Zukunftsprogramm Fischerei
© Jens Hoeft
Mit dem "Zukunftsprogramm Fischerei" wird die Umsetzung der Europäischen Fischereipolitik in Schleswig-Holstein unterstützt. Grundlage ist die Verordnung (EG) Nr. 1198/2006 des Rates vom 27. Juli 2006 über den Europäischen Fischereifonds.
Im Rahmen dieses Programms stellt die Europäische Union bis 2013 rund 16 Millionen Euro bereit. Weitere Mittel in gleicher Höhe kommen vom Bund, vom Land und von Kommunen, so dass dem Sektor insgesamt rund 32 Millionen Euro zur Verfügung stehen. Damit kann während der Programmlaufzeit ein Investitionsvolumen in Höhe von rund 60 Millionen Euro ausgelöst werden.
Anträge können beim Landesamt für Landwirtschaft, Umwelt und ländliche Räume, Abteilung Fischerei, Hamburger Chaussee 25, 24220 Flintbek, (Tel. 04347/704-317), E-Mail: michael.schwabe@llur.landsh.de) gestellt werden. Das Landesamt hält Antragsvordrucke bereit und berät Interessenten auch gern vorab.

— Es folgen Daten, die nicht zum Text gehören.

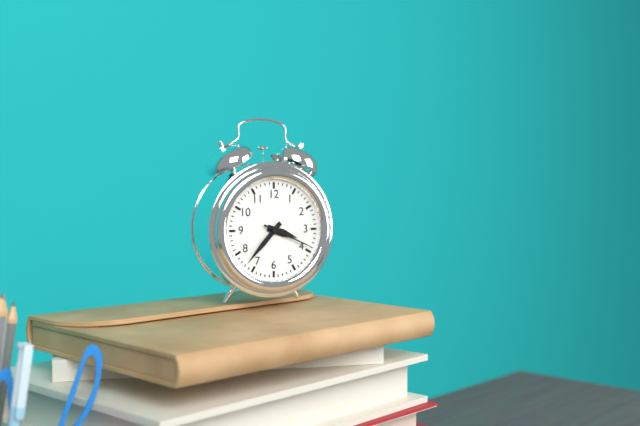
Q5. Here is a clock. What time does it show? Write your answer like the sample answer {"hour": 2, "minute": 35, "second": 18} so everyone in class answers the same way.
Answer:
{"hour": 3, "minute": 37, "second": 19}
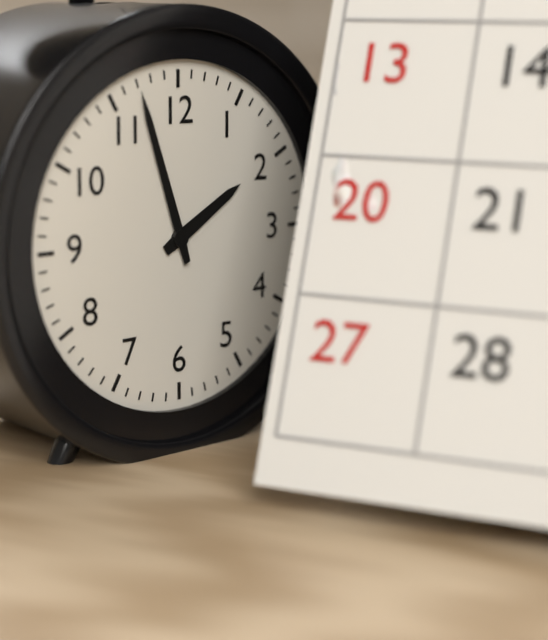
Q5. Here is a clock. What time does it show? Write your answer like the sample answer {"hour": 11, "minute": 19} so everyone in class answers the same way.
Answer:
{"hour": 1, "minute": 57}
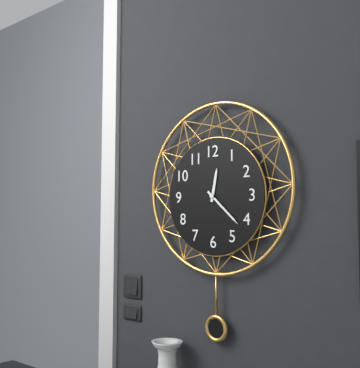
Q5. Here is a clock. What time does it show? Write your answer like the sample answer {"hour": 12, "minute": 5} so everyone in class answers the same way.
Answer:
{"hour": 12, "minute": 22}
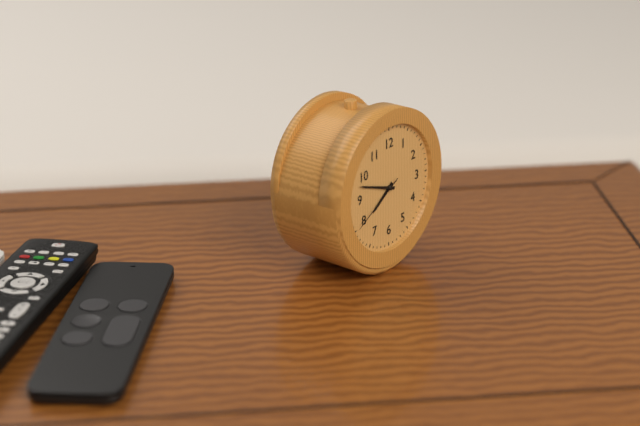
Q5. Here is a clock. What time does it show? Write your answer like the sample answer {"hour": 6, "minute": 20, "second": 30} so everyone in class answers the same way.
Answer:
{"hour": 7, "minute": 48, "second": 40}
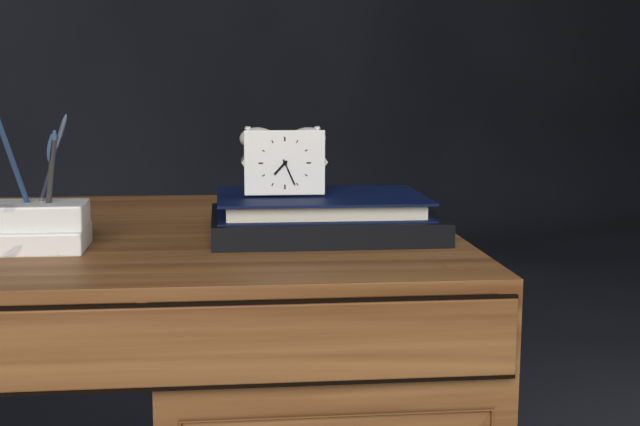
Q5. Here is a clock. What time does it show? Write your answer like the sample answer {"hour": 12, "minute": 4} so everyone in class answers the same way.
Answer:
{"hour": 7, "minute": 26}
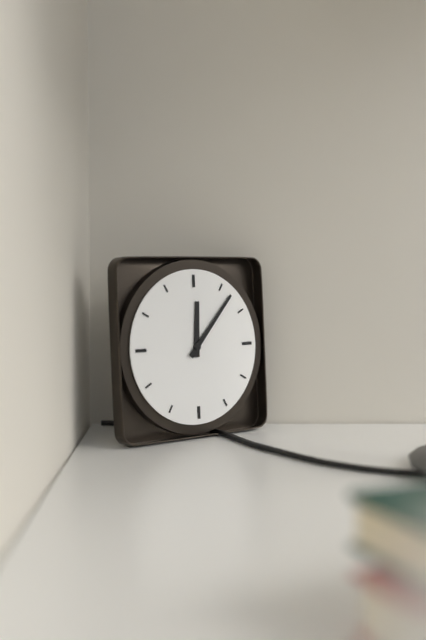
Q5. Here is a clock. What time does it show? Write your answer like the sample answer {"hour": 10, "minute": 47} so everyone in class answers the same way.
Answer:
{"hour": 12, "minute": 7}
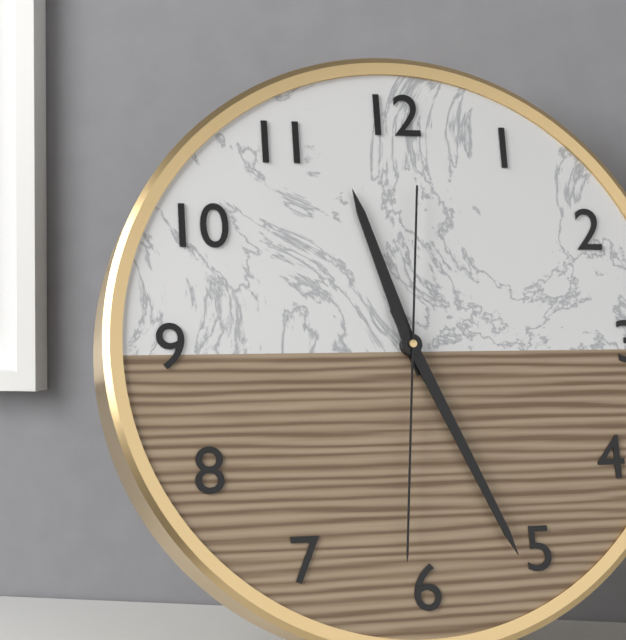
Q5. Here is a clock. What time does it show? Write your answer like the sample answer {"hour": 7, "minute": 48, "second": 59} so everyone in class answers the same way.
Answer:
{"hour": 11, "minute": 26, "second": 31}
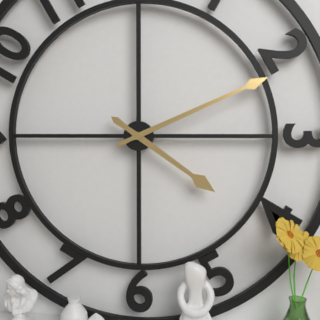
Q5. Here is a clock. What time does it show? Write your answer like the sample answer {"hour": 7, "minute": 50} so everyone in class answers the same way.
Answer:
{"hour": 4, "minute": 11}
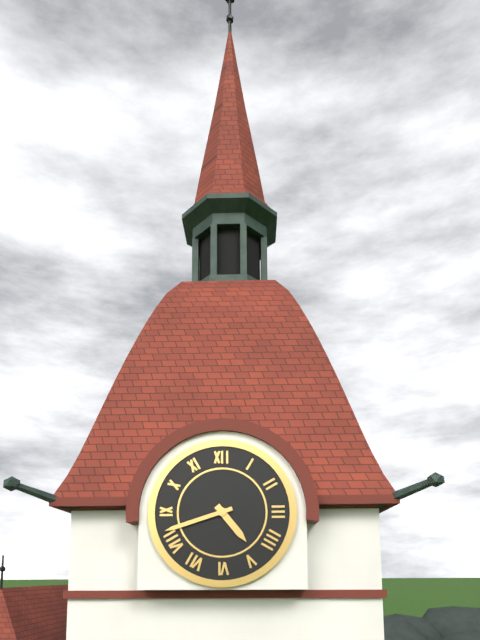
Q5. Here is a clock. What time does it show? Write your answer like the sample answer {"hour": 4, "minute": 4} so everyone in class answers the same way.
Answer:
{"hour": 4, "minute": 42}
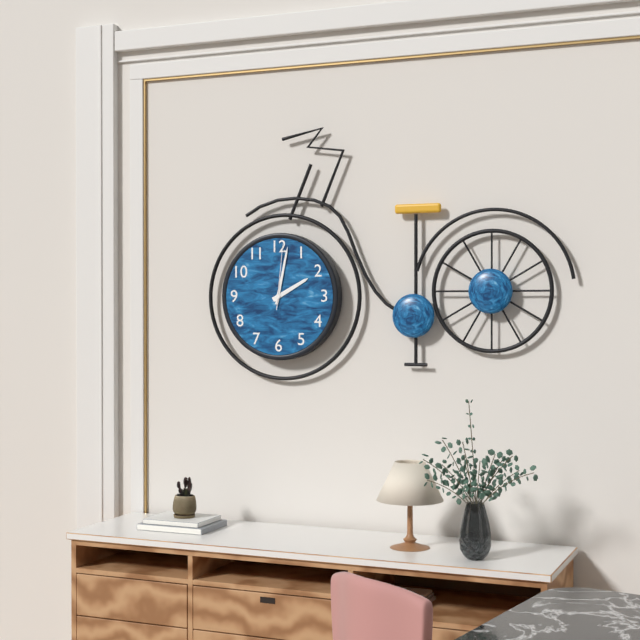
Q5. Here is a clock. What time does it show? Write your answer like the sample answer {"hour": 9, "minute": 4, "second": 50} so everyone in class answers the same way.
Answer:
{"hour": 2, "minute": 2, "second": 1}
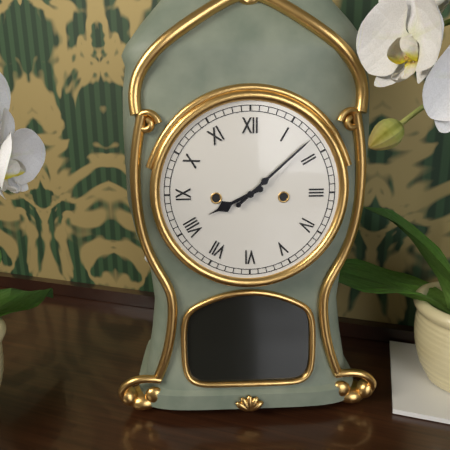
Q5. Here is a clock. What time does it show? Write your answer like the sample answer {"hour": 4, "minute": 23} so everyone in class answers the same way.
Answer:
{"hour": 8, "minute": 8}
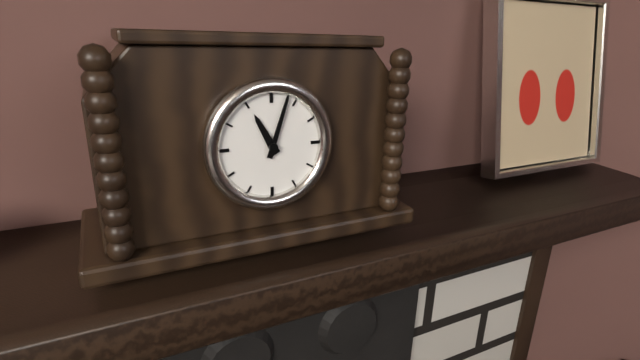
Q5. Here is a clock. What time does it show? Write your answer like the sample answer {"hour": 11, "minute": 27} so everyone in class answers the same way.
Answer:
{"hour": 11, "minute": 3}
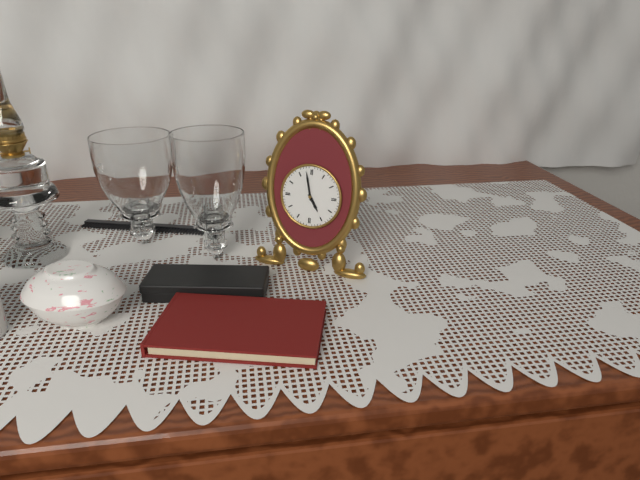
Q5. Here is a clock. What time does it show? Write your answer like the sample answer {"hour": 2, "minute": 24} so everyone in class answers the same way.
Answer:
{"hour": 4, "minute": 58}
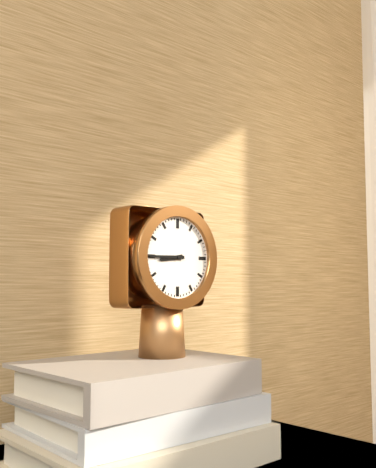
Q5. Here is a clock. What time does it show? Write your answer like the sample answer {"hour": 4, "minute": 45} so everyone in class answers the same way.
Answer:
{"hour": 8, "minute": 45}
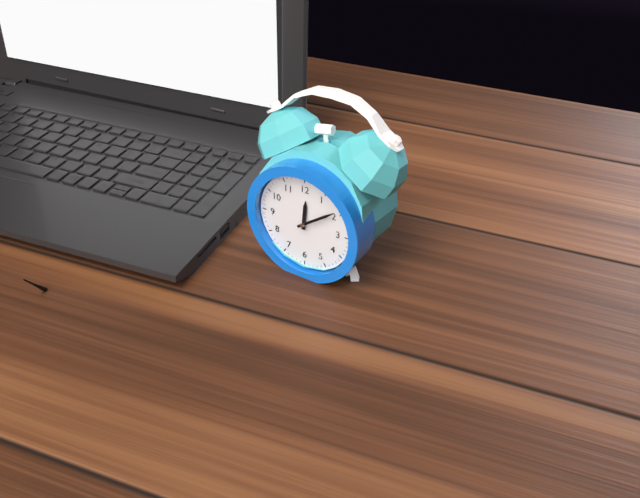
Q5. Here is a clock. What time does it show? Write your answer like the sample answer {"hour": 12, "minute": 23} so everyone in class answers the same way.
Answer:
{"hour": 12, "minute": 9}
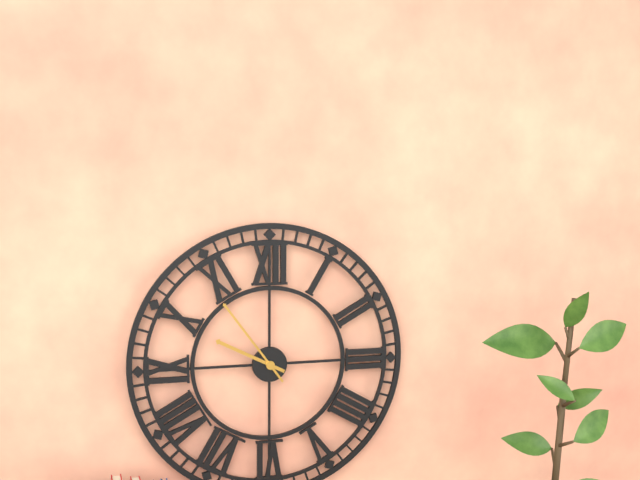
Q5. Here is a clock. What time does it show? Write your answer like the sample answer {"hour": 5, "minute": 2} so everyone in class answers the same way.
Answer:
{"hour": 9, "minute": 54}
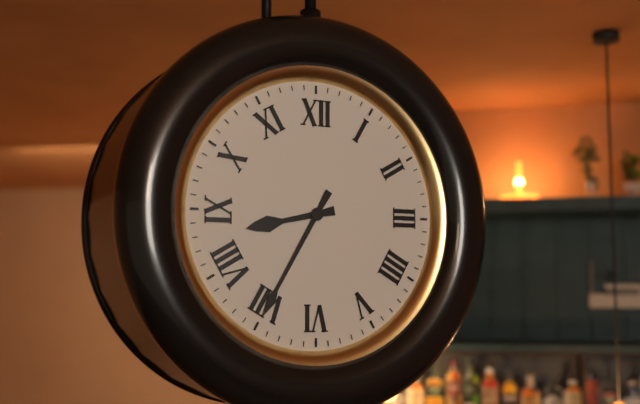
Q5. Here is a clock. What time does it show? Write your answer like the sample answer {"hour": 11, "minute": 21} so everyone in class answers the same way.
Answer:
{"hour": 8, "minute": 35}
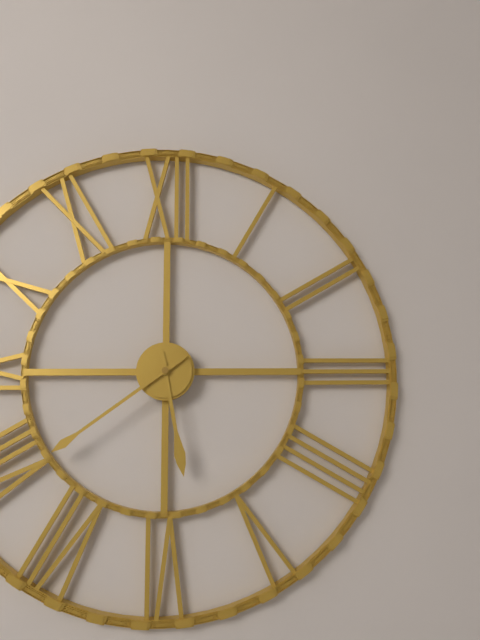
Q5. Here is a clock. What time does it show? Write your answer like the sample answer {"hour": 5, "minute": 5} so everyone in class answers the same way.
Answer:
{"hour": 5, "minute": 39}
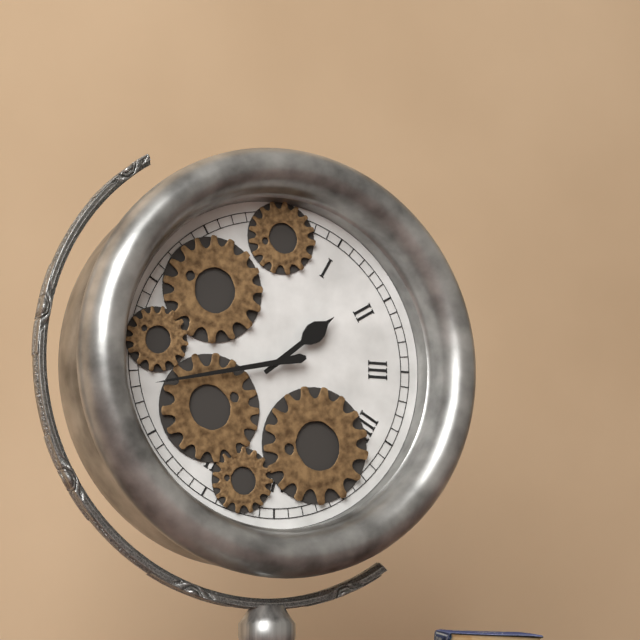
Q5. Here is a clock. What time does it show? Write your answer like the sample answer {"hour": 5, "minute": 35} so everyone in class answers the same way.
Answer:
{"hour": 1, "minute": 43}
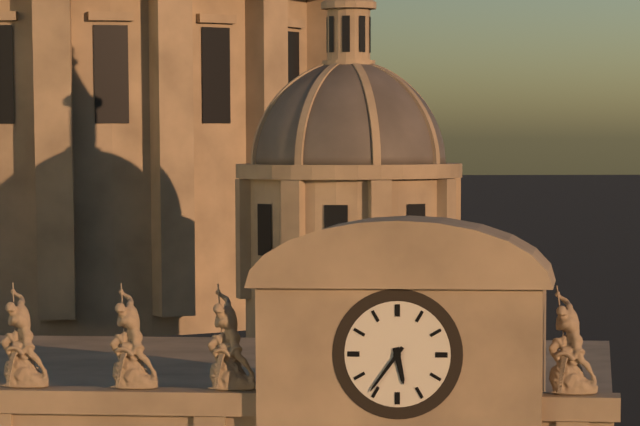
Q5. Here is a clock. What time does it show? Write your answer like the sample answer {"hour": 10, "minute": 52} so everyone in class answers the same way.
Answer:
{"hour": 5, "minute": 36}
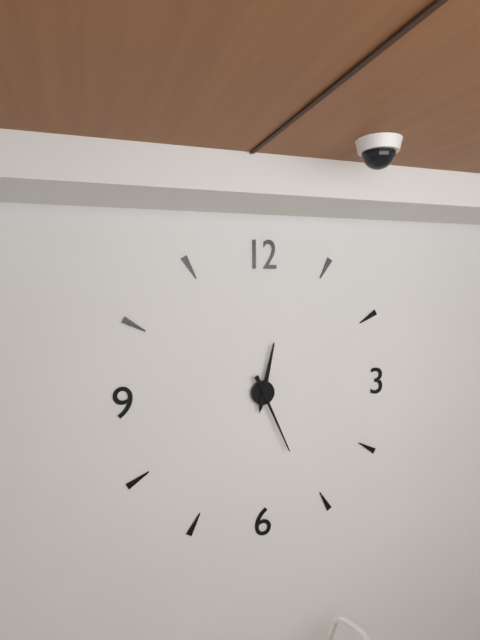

Das "Zukunftsprogramm Fischerei" ist an folgenden Zielen ausgerichtet:
- Sicherstellung der Nutzung der lebenden aquatischen Ressourcen und Förderung der Aquakultur, um für wirtschaftliche, ökologische und soziale Nachhaltigkeit zu sorgen;
- Beitrag zu einem nachhaltigen Gleichgewicht zwischen den Fischereiressourcen und den Fangkapazitäten der gemeinschaftlichen Fischereiflotte;
- Förderung der nachhaltigen Entwicklung der Binnenfischerei;
- Stärkung der Wettbewerbsfähigkeit der betrieblichen Strukturen und Entwicklung wirtschaftlich lebensfähiger Unternehmen im Fischereisektor;
- Schutz und Verbesserung der Umwelt und der natürlichen Ressourcen, wo ein Zusammenhang mit dem Fischereisektor besteht;
- Nachhaltige Entwicklung und Verbesserung der Lebensqualität in Gebieten mit fischwirtschaftlicher Tätigkeit.
Die oben genannten Ziele sind Grundlage für die folgenden förderbaren Vorhaben/Projekte:
Maßnahmen zur Bestandsbewirtschaftung
Dazu zählen z. B. endgültige Stilllegung von Fischereifahrzeugen, Förderung selektiver Fanggeräte, Maßnahmen gegen nicht erwünschten Beifang, Stützungsmaßnahmen zugunsten der handwerklichen Fischerei.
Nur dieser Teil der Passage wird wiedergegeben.